Given instruction A:
Which crops does the tomato-growing text say to avoid planting in the same soil? List them.
Given instruction B:
From the entries, extract the lines from the one with "country: NG" to the one with "longitude: 27.2845", both included.

-- Begin Extracted text --

I have also read that this same mold can affect anything in the same family, the nightshade family, so avoiding planting peppers, eggplants, and potatoes in the same soil for the same amount of time is a good idea, too. I haven't researched it much, but I've seen that same type of mold develop on both my peppers and my tomatoes, so I'm willing to believe it without much more proof.

4. Support - this is tricky here in the desert. I know some people use metal. Sometimes that works, but sometimes, it gets so hot that it's damaging to the tomatoes, too. If you have some shade, that's not such an issue, but if you have no shade for your tomatoes, I would choose something other than plain metal, to be honest. I have saved medium sized branches that I trimmed off my trees to make supports for my tomatoes, as well as some bamboo poles I made into frames. The wood works, but can be problematic because we have enough native termites here that they will often take an interest. The bamboo works well, though, if you can afford it.

5. The summer - if you have tomato plants that keep producing for a long time, they usually will stop producing once it gets too hot. However, if you can keep them alive through the summer, a lot of times they will make you some more tomatoes when it cools a little, before the winter hits. So you may not want to give up on them as soon as they wilt in the heat. :-)

EDIT 9/2013
6. Pollination in the Heat - above 90 F during the day and 75F at night, consistently. Tomato blossoms won't open, the high heat will destroy the pollen, and new fruit won't set. So basically, your tomatoes can't pollinate once the heat gets too high.

A tip for dealing with this that I have heard is to go out in the morning, before the heat builds, and gently shake the tomato plant, like the wind would. That way, you can spread a little of the pollen from any open flowers, before the heat destroys them. I don't know if this works well, but it's worth a try.

-- End Extracted text --
-- Begin Data for this exercise --

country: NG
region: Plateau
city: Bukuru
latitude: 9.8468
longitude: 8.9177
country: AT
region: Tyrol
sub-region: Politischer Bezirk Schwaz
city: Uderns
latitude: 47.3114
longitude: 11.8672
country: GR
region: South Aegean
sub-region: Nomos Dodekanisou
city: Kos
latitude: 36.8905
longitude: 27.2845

-- End Data for this exercise --
-- Begin Data for this exercise --

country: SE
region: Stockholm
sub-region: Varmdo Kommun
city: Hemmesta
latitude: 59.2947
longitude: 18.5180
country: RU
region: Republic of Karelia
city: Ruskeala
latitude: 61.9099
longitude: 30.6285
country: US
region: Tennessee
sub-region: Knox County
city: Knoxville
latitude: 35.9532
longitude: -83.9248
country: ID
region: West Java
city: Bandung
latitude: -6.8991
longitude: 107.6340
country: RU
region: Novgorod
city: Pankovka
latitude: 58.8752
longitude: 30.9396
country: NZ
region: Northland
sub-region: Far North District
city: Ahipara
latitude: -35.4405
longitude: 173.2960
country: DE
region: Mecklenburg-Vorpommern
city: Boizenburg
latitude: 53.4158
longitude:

-- End Data for this exercise --

Written answer A:
Peppers, eggplants, and potatoes

Written answer B:
country: NG
region: Plateau
city: Bukuru
latitude: 9.8468
longitude: 8.9177
country: AT
region: Tyrol
sub-region: Politischer Bezirk Schwaz
city: Uderns
latitude: 47.3114
longitude: 11.8672
country: GR
region: South Aegean
sub-region: Nomos Dodekanisou
city: Kos
latitude: 36.8905
longitude: 27.2845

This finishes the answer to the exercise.